The presumption that women are primarily responsible for raising children is everywhere
“Mummy do it.”
It was one of the first proper sentences my eldest daughter, now six, first strung together.
At first it was cute. But over the years it became a little tiresome – and a bit of a running joke amongst my family and friends who tried to reason with her that they were just as capable of pouring a cup of milk or cutting a sandwich in half as mummy was in order to give me a tiny bit of respite.
And while she has become a little more willing to accept help from others these days, she has always been – and I suspect always will be – a mummy’s girl.
So when I read MSP Fulton MacGregor’s motion talking about paternal inequality and “challenging the presumption that women are primarily responsible for raising children” being “key to tackling wider societal inequality”, it really struck a chord with me.
But it didn’t fill me with hope and aspiration in the way that MacGregor no doubt intended.
It just made me rather despondent, because the reality is, I don’t think there could ever be a societal shift so monumental that we could even begin to imagine a world where women weren’t “primarily responsible” for children. That presumption is real.
It’s evident at dental appointments, at playgroups, in doctors’ surgeries, at the school gates.
And it’s abundantly evident in the workplace, where those women who also happen to be mothers are overlooked for promotion, pay rises and career progression.
And it’s wrong, it’s all wrong.
I am in no way diminishing the role that fathers play – and the role that fathers want to play – in their children’s lives. My partner is the best dad I could ever want for my girls. But it is a sad reflection of society that the majority of the hard work – the laborious part of child-rearing – is still left to the mother.
And, worse still, it is expected.
I recently had a discussion with a self-employed friend, who had to cancel all her work appointments when her son was sick because it hadn’t crossed the mind of her self-employed husband that maybe he could take time off work to care for their baby.
And last year I was left speechless when my partner’s elderly relative berated me for having the audacity to pass our young baby to him for a nappy change because he had been at work all day (and clearly, I had just been sitting on my bum doing nothing while my two children looked after themselves).

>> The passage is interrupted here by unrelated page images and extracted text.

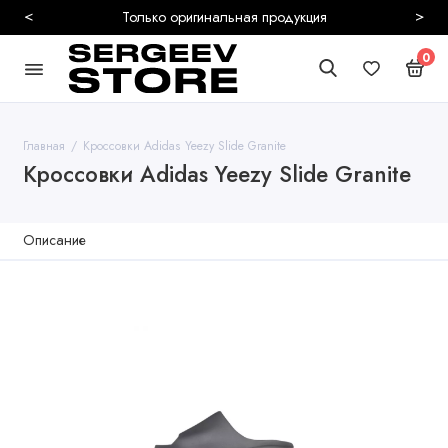
<
>
Только оригинальная продукция
0
Главная
Кроссовки Adidas Yeezy Slide Granite
Кроссовки Adidas Yeezy Slide Granite
Описание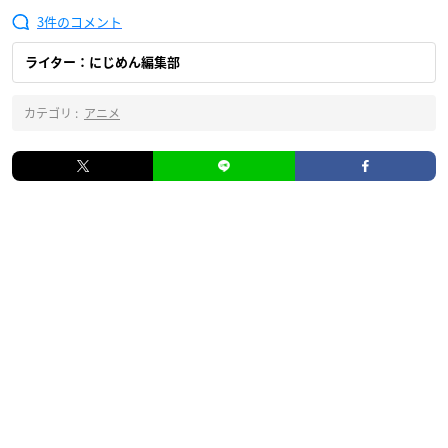
3
ライター：にじめん編集部
カテゴリ :
アニメ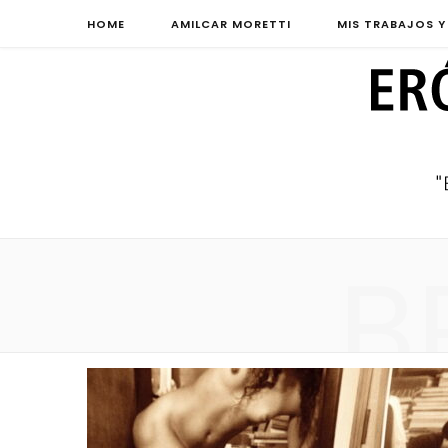
HOME
AMILCAR MORETTI
MIS TRABAJOS Y
B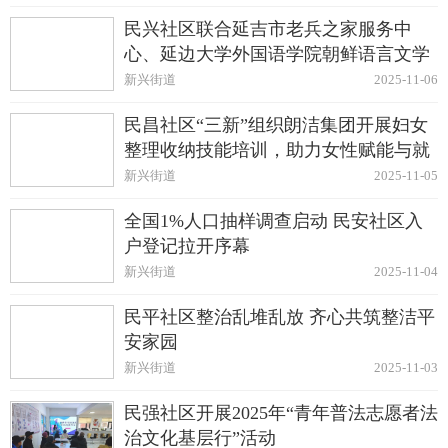
民兴社区联合延吉市老兵之家服务中
心、延边大学外国语学院朝鲜语言文学
党支部共同开展社会赋能专项行动
新兴街道
2025-11-06
民昌社区“三新”组织朗洁集团开展妇女
整理收纳技能培训，助力女性赋能与就
业
新兴街道
2025-11-05
全国1%人口抽样调查启动 民安社区入
户登记拉开序幕
新兴街道
2025-11-04
民平社区整治乱堆乱放 齐心共筑整洁平
安家园
新兴街道
2025-11-03
民强社区开展2025年“青年普法志愿者法
治文化基层行”活动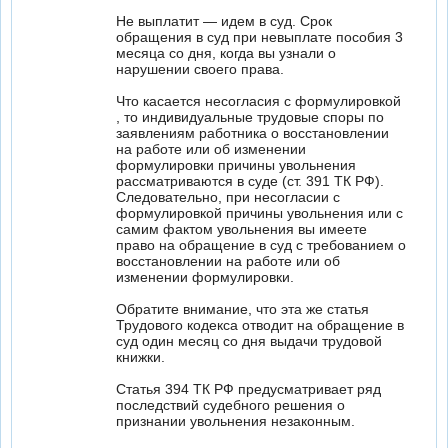
Не выплатит — идем в суд. Срок
обращения в суд при невыплате пособия 3
месяца со дня, когда вы узнали о
нарушении своего права.
Что касается несогласия с формулировкой
, то индивидуальные трудовые споры по
заявлениям работника о восстановлении
на работе или об изменении
формулировки причины увольнения
рассматриваются в суде (ст. 391 ТК РФ).
Следовательно, при несогласии с
формулировкой причины увольнения или с
самим фактом увольнения вы имеете
право на обращение в суд с требованием о
восстановлении на работе или об
изменении формулировки.
Обратите внимание, что эта же статья
Трудового кодекса отводит на обращение в
суд один месяц со дня выдачи трудовой
книжки.
Статья 394 ТК РФ предусматривает ряд
последствий судебного решения о
признании увольнения незаконным.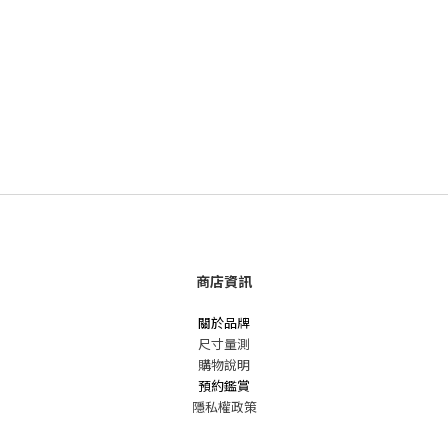
商店資訊
關於品牌
尺寸量測
購物說明
預約鑑賞
隱私權政策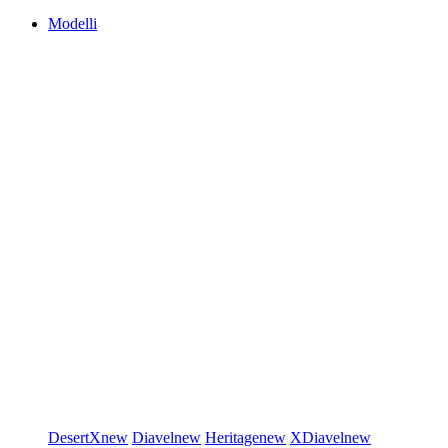
Modelli
DesertX
new
Diavel
new
Heritage
new
XDiavel
new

Shared paternity is one of the most progressive policies ever introduced in this country as far as children and families are concerned, and fathers have been empowered by the chance to share those priceless days, weeks and months with their newborn.
But the presumption that women will pick up the slack regardless of their careers, plans or lives, is something that’s there all the time, like an unwritten rule.
And it doesn’t just need motions in parliament or legislation to change it – it needs a real shift in the way people view parenting and the way they define the role of mothers and fathers.